The interactions of the phenylglycine derivatives (S)-4-carboxyphenylglycine (S-4CPG) and (R,S)-alpha-methyl-4-carboxyphenylglycine (MCPG) with responses of rat cerebellar Purkinje cells to (1S,3R)-1-aminocyclopentane- 1,3-dicarboxylic acid (1S,3R-ACPD) were examined by intracellular recordings in acute cerebellar slices and extracellular recordings in vivo, using multibarrel electrodes.
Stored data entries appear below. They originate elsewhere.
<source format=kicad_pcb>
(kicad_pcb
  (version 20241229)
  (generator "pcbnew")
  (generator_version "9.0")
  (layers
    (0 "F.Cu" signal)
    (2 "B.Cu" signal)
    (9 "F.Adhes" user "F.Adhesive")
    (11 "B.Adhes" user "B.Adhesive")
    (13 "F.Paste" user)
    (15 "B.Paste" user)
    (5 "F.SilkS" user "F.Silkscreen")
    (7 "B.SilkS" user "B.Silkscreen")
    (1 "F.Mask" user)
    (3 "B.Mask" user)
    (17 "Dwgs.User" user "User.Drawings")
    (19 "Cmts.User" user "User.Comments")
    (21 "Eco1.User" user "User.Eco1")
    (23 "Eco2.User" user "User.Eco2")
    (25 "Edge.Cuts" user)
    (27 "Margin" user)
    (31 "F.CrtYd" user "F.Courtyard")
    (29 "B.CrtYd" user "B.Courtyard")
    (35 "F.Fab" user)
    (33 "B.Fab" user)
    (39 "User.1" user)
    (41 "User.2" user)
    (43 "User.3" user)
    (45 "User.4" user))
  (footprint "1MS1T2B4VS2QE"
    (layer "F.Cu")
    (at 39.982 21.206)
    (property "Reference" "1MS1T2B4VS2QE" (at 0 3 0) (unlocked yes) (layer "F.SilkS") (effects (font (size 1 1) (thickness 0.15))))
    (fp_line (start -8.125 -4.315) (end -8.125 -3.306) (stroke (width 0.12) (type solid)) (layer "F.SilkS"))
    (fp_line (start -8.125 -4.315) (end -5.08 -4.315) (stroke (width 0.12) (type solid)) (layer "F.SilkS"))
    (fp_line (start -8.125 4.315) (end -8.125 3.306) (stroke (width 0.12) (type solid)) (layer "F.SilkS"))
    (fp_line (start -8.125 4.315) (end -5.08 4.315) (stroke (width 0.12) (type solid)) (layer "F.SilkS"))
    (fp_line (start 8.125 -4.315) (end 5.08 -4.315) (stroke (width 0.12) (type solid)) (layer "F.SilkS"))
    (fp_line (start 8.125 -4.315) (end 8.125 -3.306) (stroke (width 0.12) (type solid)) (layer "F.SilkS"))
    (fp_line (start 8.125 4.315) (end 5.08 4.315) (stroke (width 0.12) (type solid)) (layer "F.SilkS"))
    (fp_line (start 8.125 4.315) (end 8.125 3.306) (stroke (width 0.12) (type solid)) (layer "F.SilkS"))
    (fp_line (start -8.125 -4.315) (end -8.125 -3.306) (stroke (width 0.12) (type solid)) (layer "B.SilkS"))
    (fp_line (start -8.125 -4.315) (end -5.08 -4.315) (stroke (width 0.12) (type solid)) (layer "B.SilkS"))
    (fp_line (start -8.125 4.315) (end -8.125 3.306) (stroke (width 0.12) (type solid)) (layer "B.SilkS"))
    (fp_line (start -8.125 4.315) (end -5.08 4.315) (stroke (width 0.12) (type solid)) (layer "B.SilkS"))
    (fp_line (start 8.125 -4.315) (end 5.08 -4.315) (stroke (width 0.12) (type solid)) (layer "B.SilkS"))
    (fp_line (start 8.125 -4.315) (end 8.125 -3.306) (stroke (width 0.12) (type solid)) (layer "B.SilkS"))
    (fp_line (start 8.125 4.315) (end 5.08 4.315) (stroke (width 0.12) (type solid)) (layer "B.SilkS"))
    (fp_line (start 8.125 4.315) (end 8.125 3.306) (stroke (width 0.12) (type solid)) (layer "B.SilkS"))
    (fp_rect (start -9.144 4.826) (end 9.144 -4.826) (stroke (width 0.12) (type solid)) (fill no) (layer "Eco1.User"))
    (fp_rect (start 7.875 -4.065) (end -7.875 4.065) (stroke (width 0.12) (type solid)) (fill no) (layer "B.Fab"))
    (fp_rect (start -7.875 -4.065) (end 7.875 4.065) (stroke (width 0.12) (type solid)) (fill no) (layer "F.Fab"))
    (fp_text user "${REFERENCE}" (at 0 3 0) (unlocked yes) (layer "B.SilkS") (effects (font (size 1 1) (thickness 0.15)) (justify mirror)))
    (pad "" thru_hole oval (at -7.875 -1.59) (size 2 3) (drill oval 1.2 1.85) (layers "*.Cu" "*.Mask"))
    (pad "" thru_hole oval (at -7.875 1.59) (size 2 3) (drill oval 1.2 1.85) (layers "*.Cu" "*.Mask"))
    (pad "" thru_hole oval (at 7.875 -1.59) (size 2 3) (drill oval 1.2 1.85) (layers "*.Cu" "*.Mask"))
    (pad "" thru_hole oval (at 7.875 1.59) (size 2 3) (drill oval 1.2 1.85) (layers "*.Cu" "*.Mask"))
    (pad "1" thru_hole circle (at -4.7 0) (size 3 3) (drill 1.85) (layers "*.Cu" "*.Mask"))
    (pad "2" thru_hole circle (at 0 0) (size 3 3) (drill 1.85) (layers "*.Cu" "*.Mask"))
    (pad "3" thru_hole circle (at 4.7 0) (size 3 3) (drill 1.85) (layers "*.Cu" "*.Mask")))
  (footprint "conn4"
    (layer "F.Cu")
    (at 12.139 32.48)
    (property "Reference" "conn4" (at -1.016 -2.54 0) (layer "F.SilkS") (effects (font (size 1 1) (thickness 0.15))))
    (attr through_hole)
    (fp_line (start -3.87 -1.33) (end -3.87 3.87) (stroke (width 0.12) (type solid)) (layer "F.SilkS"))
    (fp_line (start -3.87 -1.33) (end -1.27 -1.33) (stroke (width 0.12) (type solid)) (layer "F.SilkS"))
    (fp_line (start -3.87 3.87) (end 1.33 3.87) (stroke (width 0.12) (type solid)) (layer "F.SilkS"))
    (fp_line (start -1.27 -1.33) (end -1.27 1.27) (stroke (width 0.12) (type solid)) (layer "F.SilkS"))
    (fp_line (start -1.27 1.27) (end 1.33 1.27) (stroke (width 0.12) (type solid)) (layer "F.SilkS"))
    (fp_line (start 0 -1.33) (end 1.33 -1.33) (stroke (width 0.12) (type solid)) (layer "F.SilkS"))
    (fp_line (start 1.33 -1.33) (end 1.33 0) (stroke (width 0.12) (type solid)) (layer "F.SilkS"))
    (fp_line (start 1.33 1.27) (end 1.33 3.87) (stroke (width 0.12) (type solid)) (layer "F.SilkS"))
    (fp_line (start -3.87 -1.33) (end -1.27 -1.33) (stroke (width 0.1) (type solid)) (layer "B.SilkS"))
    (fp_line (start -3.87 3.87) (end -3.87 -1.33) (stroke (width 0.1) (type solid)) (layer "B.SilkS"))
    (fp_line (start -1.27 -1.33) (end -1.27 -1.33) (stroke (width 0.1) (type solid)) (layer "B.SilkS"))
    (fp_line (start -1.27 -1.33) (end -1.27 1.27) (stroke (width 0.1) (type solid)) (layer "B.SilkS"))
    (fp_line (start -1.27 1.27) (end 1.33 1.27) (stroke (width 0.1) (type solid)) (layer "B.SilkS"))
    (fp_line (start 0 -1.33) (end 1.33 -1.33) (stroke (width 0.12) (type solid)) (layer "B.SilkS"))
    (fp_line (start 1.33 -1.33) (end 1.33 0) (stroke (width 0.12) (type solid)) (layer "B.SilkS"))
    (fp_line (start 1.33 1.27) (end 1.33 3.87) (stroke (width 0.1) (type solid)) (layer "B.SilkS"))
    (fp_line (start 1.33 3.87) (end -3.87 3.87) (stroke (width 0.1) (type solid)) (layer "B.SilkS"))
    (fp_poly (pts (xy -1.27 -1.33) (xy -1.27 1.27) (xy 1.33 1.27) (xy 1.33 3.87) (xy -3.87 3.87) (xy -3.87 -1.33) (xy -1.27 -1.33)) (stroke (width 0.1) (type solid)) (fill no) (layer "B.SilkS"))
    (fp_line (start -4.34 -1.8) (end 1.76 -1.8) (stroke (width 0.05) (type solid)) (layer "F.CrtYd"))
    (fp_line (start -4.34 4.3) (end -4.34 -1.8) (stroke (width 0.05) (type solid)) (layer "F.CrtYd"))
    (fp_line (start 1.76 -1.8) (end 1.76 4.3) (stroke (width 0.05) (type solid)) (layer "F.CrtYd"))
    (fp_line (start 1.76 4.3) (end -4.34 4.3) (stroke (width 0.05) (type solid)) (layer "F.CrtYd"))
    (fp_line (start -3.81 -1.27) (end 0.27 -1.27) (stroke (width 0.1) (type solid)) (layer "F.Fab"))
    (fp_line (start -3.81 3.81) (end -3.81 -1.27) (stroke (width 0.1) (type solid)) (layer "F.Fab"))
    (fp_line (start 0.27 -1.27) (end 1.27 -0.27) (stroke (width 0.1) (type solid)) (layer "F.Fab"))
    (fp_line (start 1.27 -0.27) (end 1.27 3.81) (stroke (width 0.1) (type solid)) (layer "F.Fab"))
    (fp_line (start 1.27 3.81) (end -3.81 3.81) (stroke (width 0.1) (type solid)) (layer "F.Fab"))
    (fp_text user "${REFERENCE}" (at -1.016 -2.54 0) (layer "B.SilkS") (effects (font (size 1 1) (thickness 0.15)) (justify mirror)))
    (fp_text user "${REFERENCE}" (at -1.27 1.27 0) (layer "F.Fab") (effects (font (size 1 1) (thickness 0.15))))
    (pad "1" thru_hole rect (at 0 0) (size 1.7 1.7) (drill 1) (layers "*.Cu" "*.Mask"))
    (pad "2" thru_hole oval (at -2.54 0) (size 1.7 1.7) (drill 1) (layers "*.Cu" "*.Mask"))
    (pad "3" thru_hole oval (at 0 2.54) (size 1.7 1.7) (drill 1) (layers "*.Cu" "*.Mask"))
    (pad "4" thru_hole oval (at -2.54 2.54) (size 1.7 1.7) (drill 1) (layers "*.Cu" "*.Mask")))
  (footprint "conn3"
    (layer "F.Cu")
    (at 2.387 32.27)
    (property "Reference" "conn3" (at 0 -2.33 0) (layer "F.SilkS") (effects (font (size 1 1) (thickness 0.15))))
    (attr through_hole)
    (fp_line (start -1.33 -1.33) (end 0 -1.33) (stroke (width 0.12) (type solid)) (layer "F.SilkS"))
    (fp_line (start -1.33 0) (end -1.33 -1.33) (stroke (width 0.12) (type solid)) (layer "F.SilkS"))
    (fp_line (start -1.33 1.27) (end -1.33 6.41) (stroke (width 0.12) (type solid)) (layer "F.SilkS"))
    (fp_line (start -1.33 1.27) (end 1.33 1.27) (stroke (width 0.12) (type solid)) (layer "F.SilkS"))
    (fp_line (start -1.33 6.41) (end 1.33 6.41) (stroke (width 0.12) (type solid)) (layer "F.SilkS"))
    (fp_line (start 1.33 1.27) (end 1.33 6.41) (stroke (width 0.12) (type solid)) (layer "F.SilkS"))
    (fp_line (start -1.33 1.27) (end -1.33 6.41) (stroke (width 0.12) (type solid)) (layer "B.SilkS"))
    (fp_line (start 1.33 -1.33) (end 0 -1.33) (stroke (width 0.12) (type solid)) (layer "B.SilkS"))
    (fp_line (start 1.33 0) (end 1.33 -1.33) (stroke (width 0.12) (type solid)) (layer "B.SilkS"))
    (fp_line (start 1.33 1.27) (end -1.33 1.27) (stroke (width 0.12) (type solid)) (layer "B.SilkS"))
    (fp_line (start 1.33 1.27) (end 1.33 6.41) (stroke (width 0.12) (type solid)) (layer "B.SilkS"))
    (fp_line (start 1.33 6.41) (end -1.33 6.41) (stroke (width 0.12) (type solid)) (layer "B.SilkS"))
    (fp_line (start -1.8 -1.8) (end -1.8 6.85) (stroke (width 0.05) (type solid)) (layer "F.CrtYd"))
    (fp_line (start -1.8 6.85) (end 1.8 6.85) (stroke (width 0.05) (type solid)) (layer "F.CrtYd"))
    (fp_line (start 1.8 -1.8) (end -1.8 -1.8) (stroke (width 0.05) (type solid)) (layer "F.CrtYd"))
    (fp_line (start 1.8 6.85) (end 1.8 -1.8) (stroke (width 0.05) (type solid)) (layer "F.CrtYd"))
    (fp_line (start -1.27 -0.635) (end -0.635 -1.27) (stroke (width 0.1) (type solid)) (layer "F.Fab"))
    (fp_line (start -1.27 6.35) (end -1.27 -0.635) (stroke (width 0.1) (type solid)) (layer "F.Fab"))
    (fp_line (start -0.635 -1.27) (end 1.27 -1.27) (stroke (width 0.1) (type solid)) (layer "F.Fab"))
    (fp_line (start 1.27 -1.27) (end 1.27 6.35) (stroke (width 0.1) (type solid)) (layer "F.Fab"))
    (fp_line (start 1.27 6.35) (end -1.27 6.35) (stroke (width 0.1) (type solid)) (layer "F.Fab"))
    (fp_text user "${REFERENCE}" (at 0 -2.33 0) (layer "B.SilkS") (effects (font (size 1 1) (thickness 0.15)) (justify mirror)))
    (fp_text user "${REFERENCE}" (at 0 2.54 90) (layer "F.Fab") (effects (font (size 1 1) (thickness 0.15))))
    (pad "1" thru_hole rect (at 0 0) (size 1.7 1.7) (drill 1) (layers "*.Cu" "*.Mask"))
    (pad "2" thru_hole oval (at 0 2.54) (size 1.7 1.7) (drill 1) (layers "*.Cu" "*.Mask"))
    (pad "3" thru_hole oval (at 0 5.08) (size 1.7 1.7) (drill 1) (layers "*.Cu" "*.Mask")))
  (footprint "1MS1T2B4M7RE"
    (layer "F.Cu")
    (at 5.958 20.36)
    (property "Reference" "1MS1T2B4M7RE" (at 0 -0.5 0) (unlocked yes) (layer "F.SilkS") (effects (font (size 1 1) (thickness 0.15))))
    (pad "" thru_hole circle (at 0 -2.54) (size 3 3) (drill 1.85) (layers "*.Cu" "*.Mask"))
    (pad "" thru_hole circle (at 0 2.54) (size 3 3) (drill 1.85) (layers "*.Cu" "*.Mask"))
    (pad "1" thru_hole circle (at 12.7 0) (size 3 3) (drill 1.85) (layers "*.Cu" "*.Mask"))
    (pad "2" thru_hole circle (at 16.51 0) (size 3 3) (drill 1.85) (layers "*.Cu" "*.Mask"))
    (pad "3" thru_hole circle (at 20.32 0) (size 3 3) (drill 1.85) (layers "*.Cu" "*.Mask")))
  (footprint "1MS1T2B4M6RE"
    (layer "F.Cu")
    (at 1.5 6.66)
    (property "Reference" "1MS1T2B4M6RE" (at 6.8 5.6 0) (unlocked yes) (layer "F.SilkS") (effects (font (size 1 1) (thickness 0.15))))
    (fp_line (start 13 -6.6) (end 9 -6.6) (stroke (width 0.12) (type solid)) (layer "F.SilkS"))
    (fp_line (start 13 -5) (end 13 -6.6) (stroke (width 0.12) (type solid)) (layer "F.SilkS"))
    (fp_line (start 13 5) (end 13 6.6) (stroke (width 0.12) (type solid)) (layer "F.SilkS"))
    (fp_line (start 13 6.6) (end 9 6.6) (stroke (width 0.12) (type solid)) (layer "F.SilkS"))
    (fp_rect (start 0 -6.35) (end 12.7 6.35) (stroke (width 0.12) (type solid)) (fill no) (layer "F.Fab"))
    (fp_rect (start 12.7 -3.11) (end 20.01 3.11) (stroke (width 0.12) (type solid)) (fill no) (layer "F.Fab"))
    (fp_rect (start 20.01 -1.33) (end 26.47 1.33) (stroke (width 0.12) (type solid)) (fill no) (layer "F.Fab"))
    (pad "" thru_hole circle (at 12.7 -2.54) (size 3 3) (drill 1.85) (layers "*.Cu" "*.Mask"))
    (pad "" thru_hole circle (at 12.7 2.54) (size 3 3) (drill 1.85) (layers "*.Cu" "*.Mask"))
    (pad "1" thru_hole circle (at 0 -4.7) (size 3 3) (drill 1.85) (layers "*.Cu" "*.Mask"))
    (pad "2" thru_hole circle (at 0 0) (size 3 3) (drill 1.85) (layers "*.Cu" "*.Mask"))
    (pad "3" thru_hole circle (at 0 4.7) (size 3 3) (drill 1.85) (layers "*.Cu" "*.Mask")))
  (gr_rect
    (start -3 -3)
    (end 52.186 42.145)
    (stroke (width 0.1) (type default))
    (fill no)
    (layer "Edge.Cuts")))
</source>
In vitro, both S-4CPG (100 mu M to 1 mM) and MCPG (250 mu M to 1 mM) reversibly and dose-dependently reduced an inward current induced by bath-applied 1S,3R-ACPD, an agonist at metabotropic glutamate receptors (mGluRs), in Purkinje cells voltage-clamped at -60 to -65 mV. S-4CPG applied at a concentration of 1 mM reduced the 1S,3R-ACPD induced current to 17% of control values but when applied alone also produced an inward current amounting to 26.8% of that induced by 1S,3R-ACPD. MCPG bath-applied at 250 mu M, 500 mu M, or 1 mM reduced the 1S,3R-ACPD-induced current to 85%, 56% or 3% of control values, respectively, and did not cause any current when applied alone even at a concentration of 1 mM. In vivo, iontophoretic application of 1S,3R-ACPD induced a transient increase followed by a decrease in the firing rate of Purkinje cells. The excitatory response of Purkinje cells to 1S,3R-ACPD was suppressed during ejection of either one of the phenylglycine derivatives, while the mechanism resulting in the decreased firing rate was not affected. Our observations demonstrate that both S-4CPG and MCPG antagonize the excitatory response of cerebellar Purkinje cells to 1S,3R-ACPD. The in vitro observations strongly suggest that S-4CPG acts as a partial agonist at the metabotropic glutamate receptor mediating the inward current in Purkinje cells while MCPG showed no intrinsic activity at concentrations virtually abolishing the inward current induced by 1S,3R-ACPD. Furthermore, our in vivo studies indicate that both compounds leave the mechanism resulting in a decreased spontaneous activity of Purkinje cells unaffected, indicating that both S-4CPG and MCPG might act as antagonists at some but not all members of the mGluR family.